= In the Solitude of Cotton Fields =

1986 play written by Bernard-Marie Koltès

In the Solitude of Cotton Fields (Dans la solitude des champs de coton) is a two-character play by the French dramatist and writer Bernard-Marie Koltès (1948–1989) in 1985.

==Plot==
The play is performed in one act without intermission. Its two characters are nameless, identified as the Client and the Dealer. The author's instructions do not mention the location and time of day.

The exchanges between the two characters are crafted to avoid specifics and the audience remains unaware of the subject of their negotiations, though it is clear that the stakes are high. They appear to encounter one another by chance when the Dealer approaches the Client with an offer: "Tell me what you want that I can supply, and I will supply it." In the exchanges that follow they at times argumentative, even threatening, and often deliver lengthy monologues to one another. The conversation is intense, includes "animal imagery and oblique, hostile warnings", and has been described as "high-octane, sexually charged".

The audience, in the words of one critic, is invited to consider: "Who are these characters with their talk of light and darkness, life and death, goodness and evil, peace and war? Are they individuals, social classes, races, nations? Is the deal life itself and the Client's walk life's journey? Is the Dealer's offer not sex or illicit substances but the promise and peril of human existence, a transaction that carries with it an inescapable conclusion?"

==Performance and reception==
The play premiered in January 1987 at the Théâtre Nanterre-Amandiers. It was presented on television in 1999 and that version was released on video in 1999.

The play was performed in its original French at the Edinburgh Festival. Writing in The Independent, Paul Taylor said that despite his initial misgivings and prejudices—he anticipated "howling boredom"—he was won over by "a staging of impressive intensity", notably the "palpable magnetism between Pascal Greggory's tall, shaven-headed, vehemently fastidious Client and Patrice Chereau's smaller, dishevelled, professionally pleading Dealer" and the "formal stateliness and a verbal elaboration" at odds with the setting. The audience was sent an English translation weeks before the performances and the staging, recognized as "potentially the riskiest Festival venture", was a "stunning success" with audiences.

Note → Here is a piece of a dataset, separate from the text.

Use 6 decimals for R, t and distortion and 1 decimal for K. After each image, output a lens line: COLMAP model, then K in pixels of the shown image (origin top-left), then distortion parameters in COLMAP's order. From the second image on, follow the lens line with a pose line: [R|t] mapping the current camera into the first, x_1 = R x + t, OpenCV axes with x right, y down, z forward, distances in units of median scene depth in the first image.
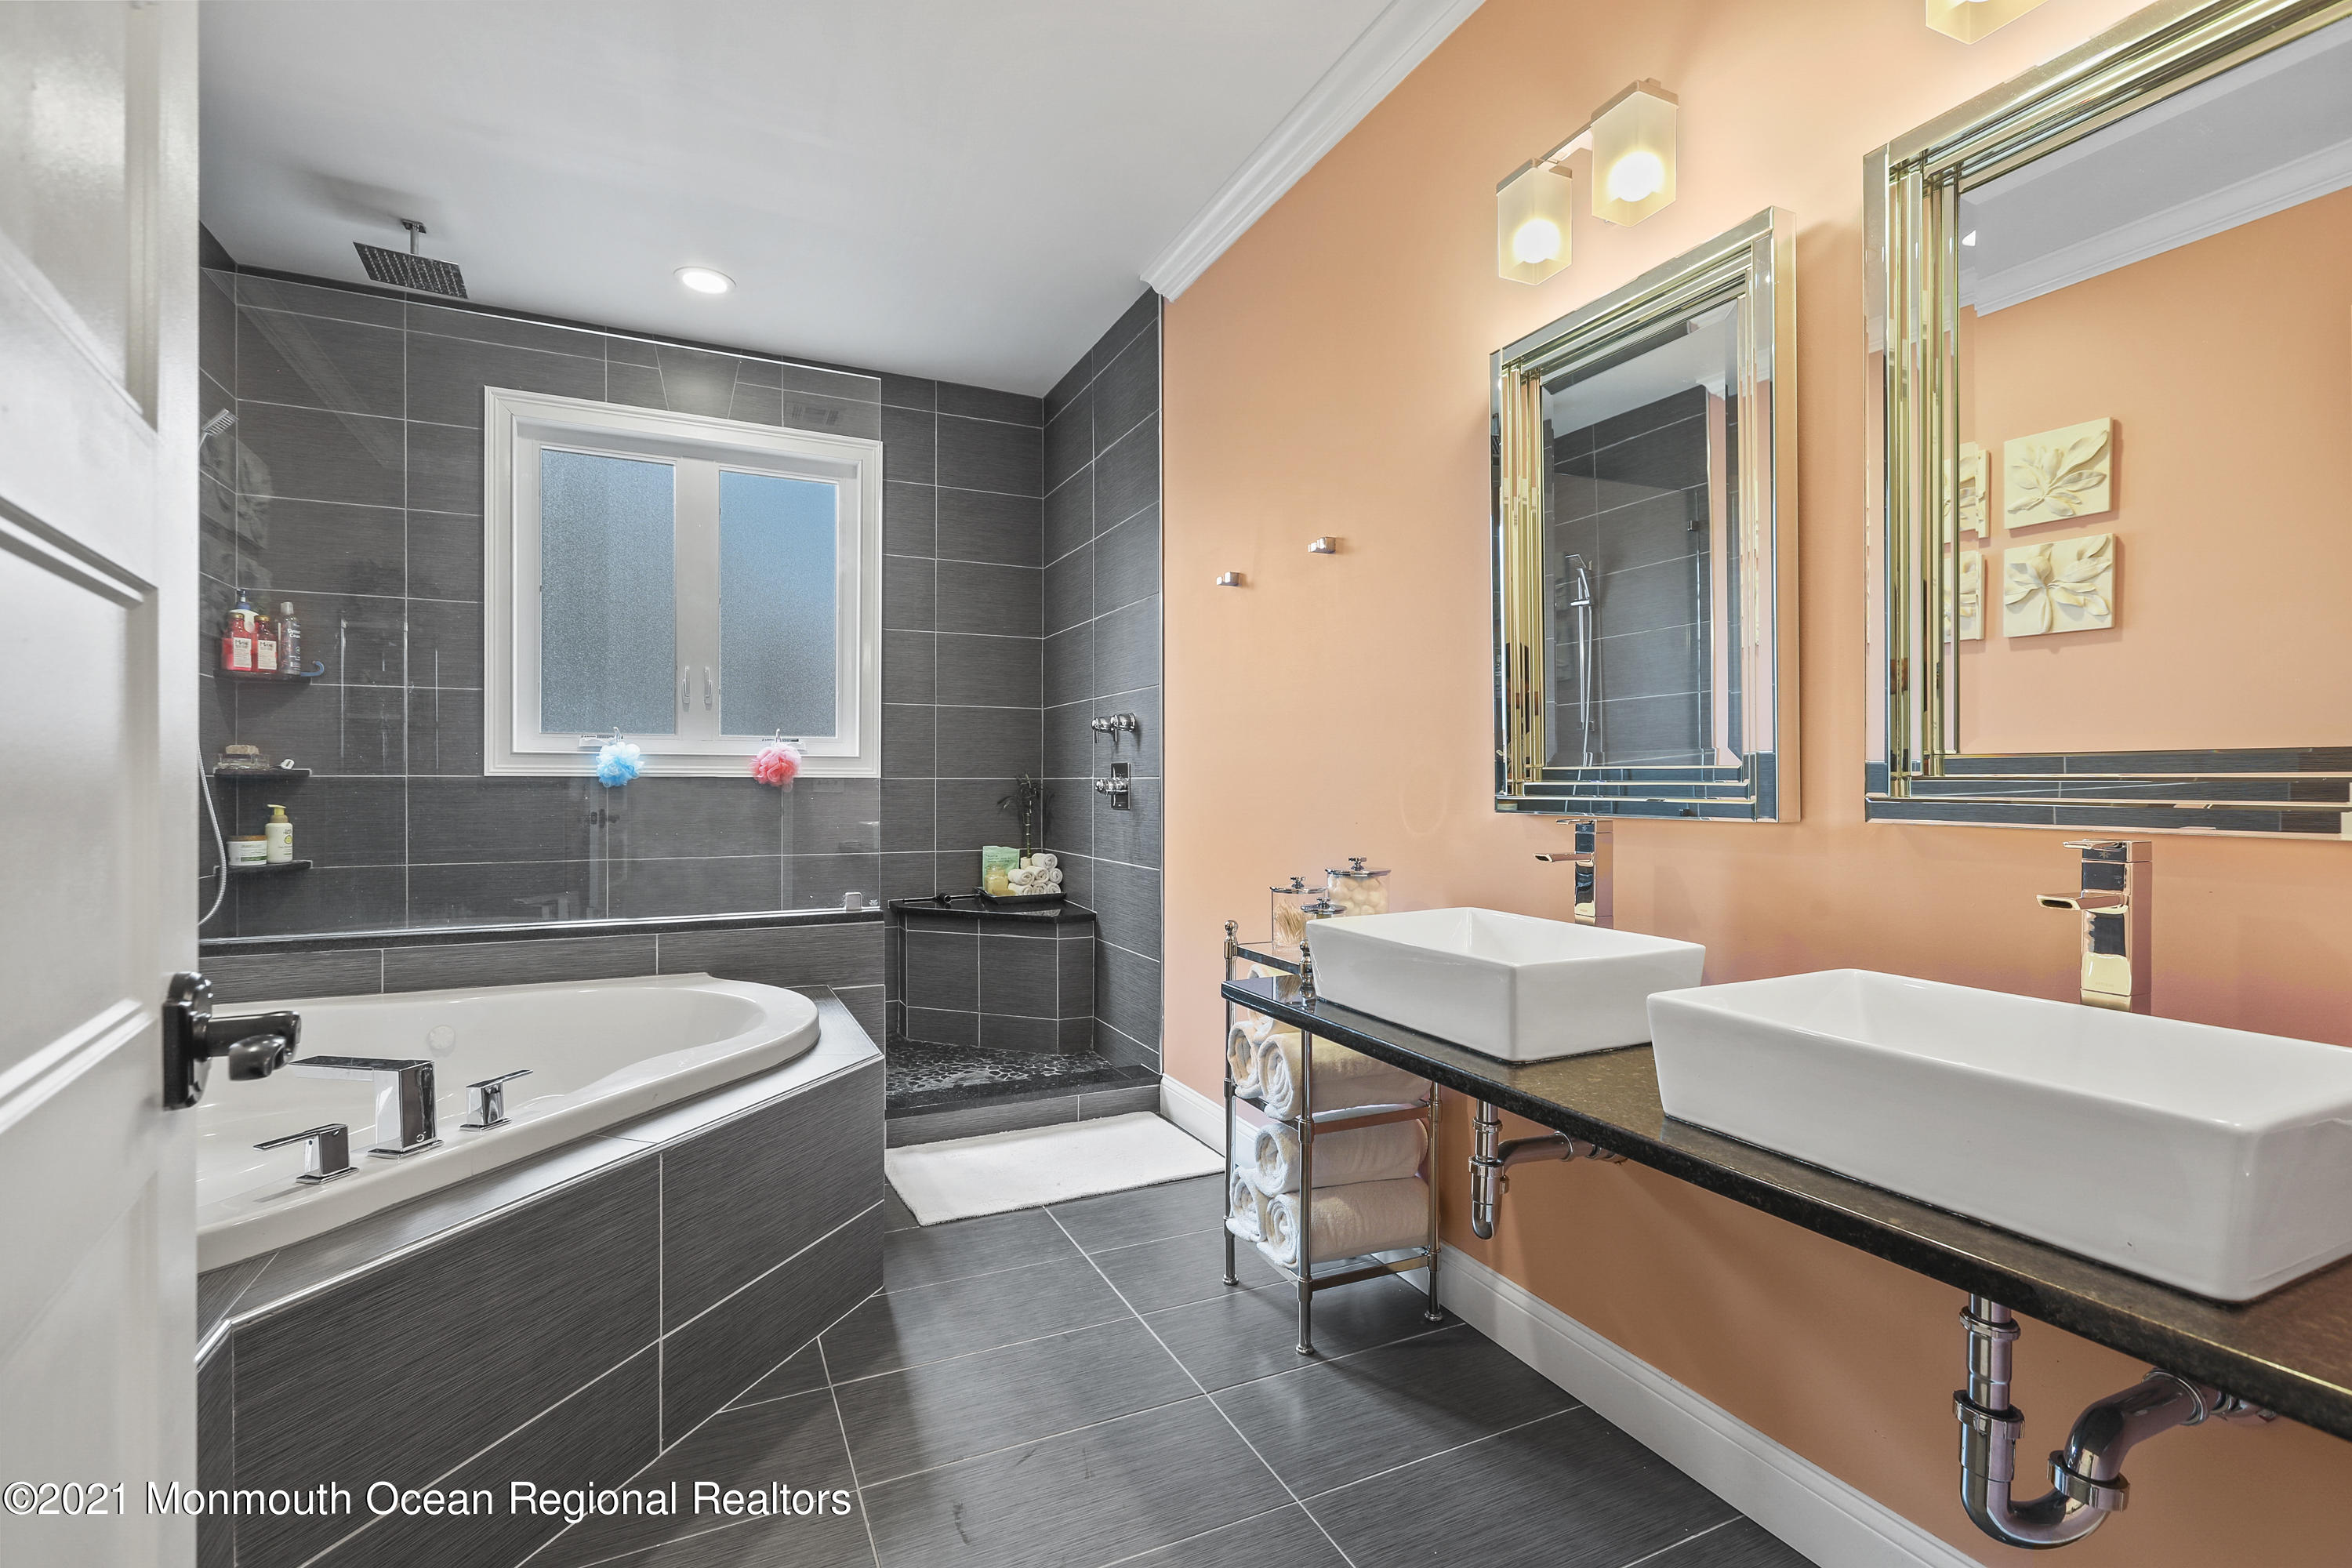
lens RADIAL K [[1059.5, 0, 1189.6], [0, 1059.5, 802.2], [0, 0, 1]] dist [-0.005288, 0.003732]
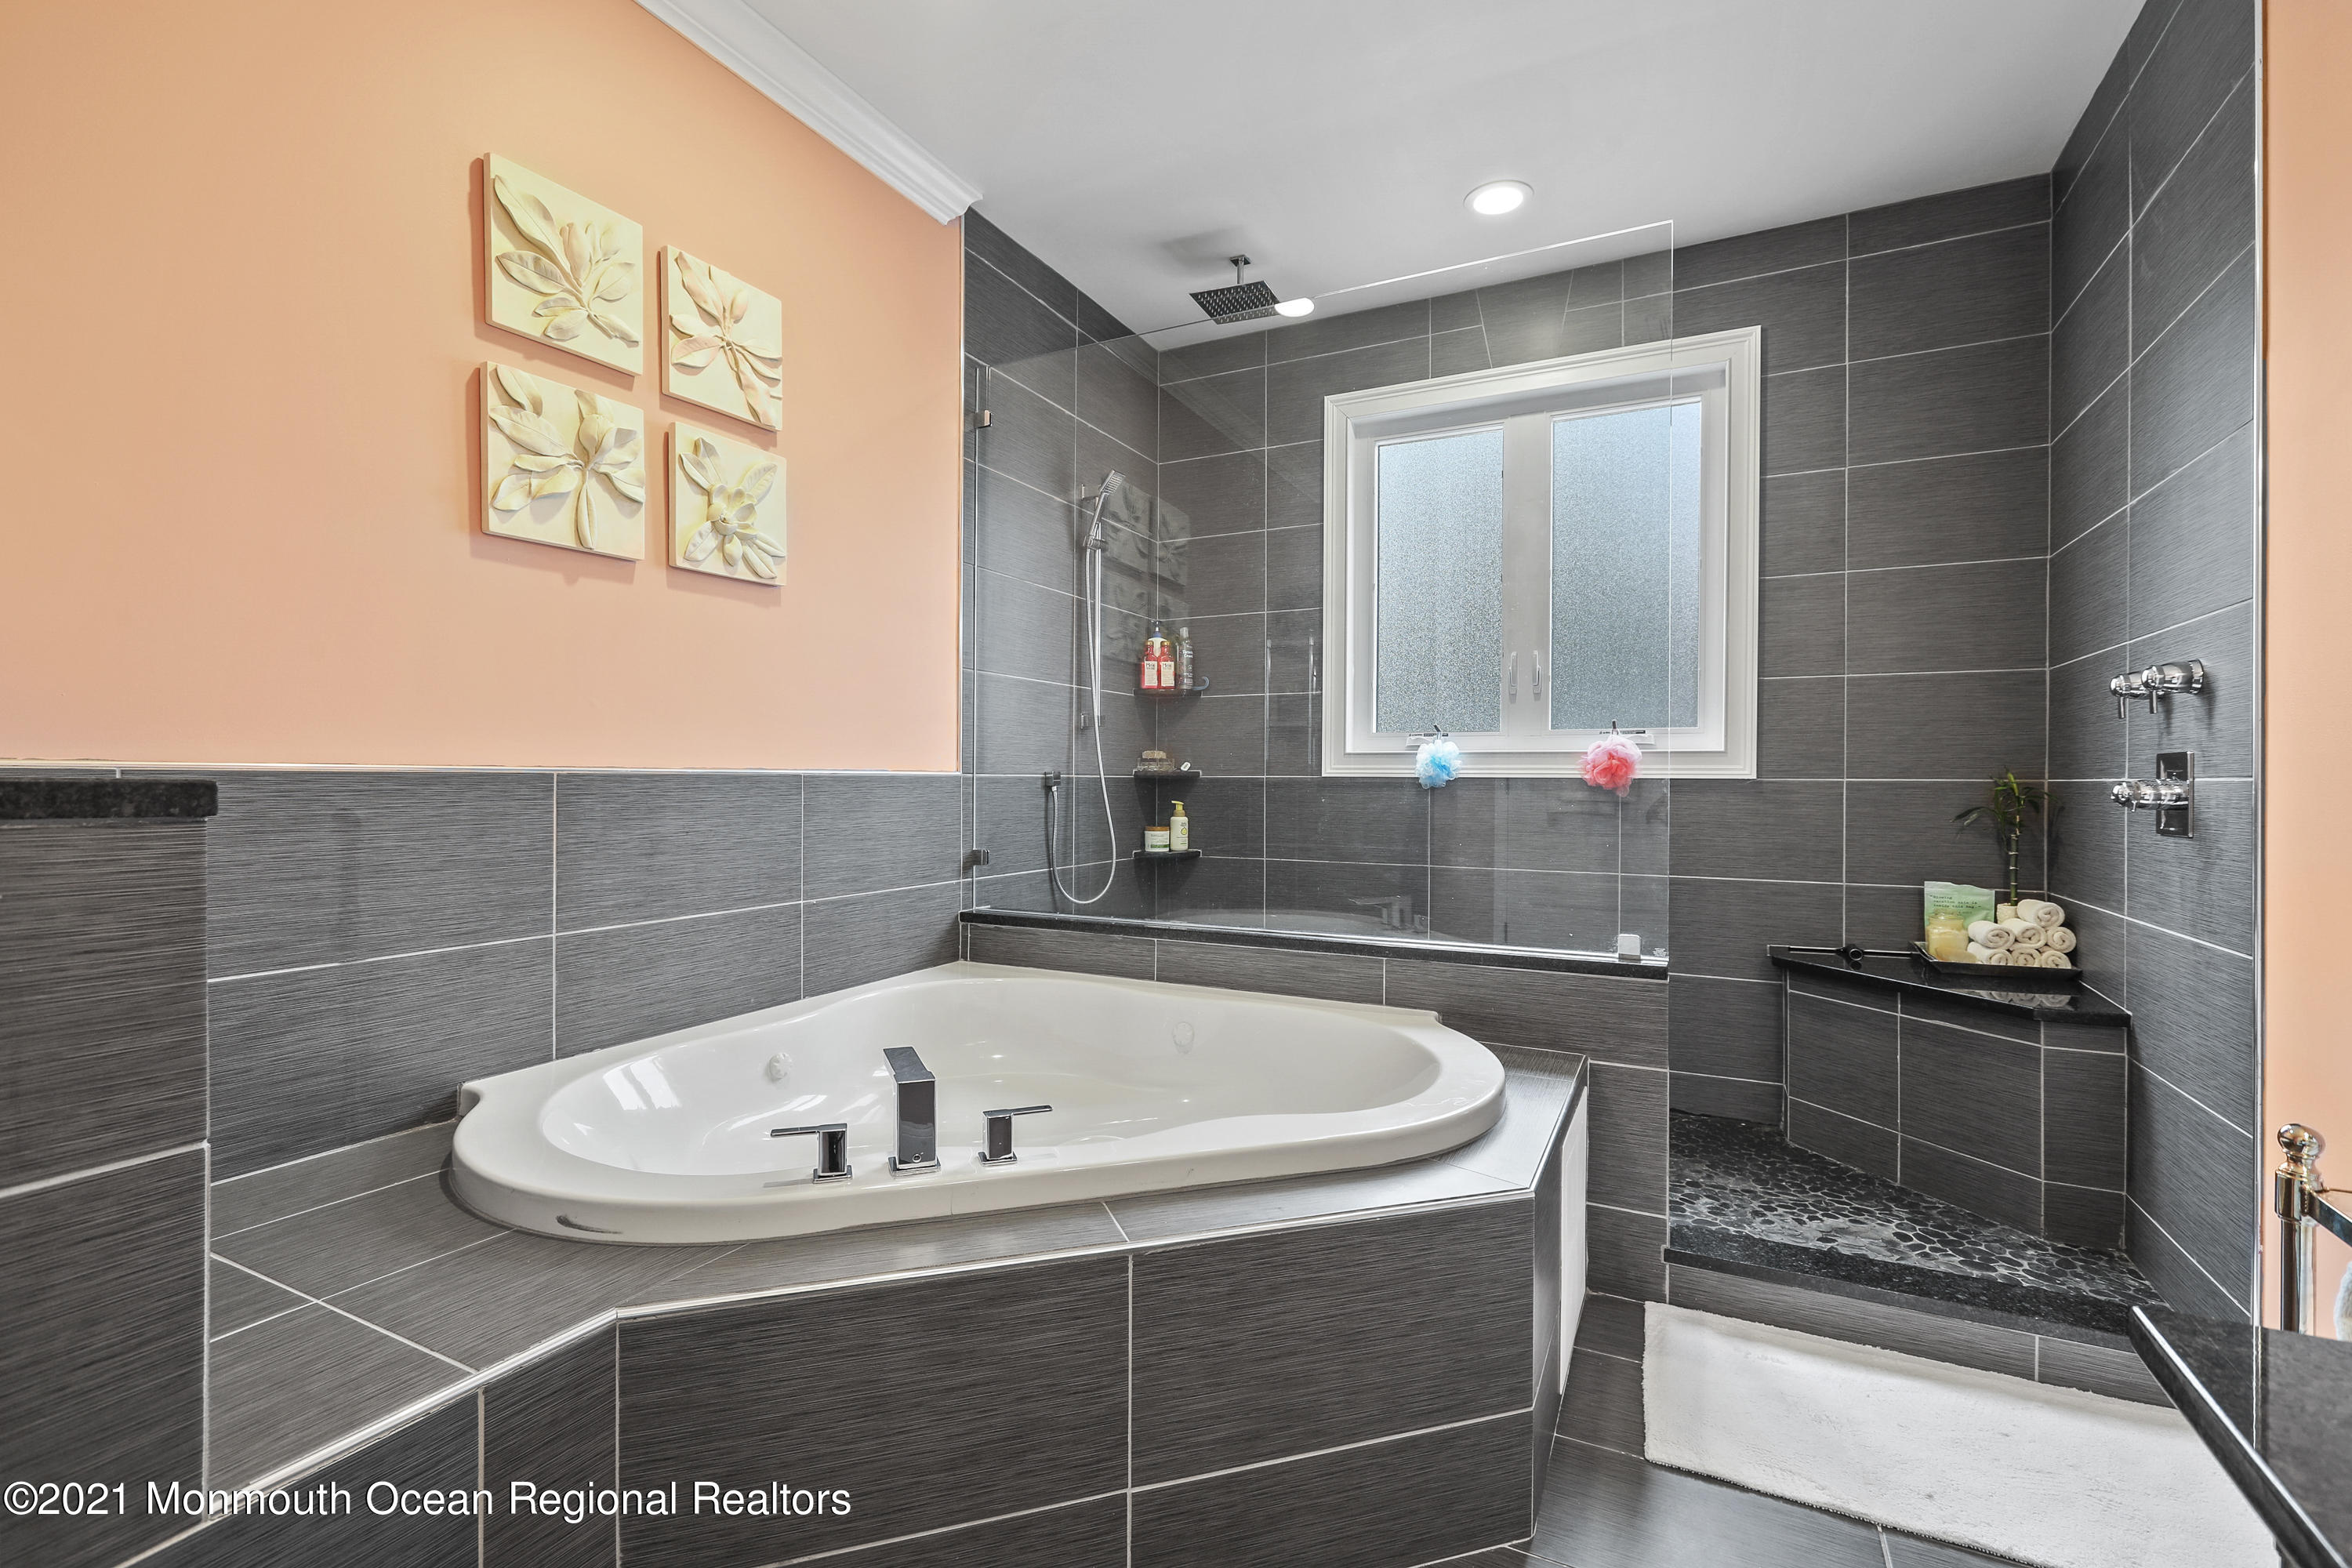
lens RADIAL K [[1059.5, 0, 1186.2], [0, 1059.5, 782.4], [0, 0, 1]] dist [-0.005288, 0.003732]
pose [[0.593474, 0.003383, -0.804846, 0.080686], [-0.019589, 0.999756, -0.010242, -0.006134], [0.804615, 0.021845, 0.593395, 0.287318]]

The play toured the UK in a production by the Actors Touring Company. In The Guardian, Michael Billington said it had "a certain visceral power" in the original French but found the English-language production "like a piece of incredibly prolix underground theatre". He thought the play used a style and rhetoric specifically French and best suited to performance in its original language, far removed from traditional British theater.

The play has been performed in an English translation by Jeffrey Wainwright. One New York production used a Polish text with English supertitles.

The play was co-produced in Montreal by two theatre companies, "Sibyllines" and "Creation", from January 23 to February 10, 2018, at the Montreal theatre, Usine C. It was directed by Brigitte Haentjens and starred Hugues Frenette and Sebastien Ricard.

In May 2022 the English translation was staged at the Dailes Theatre in Latvia. Directed by Timofey Kulyabin and starring John Malkovich and Ingeborga Dapkūnaitė, this adaptation changed the regular dynamic of both roles being played by male actors.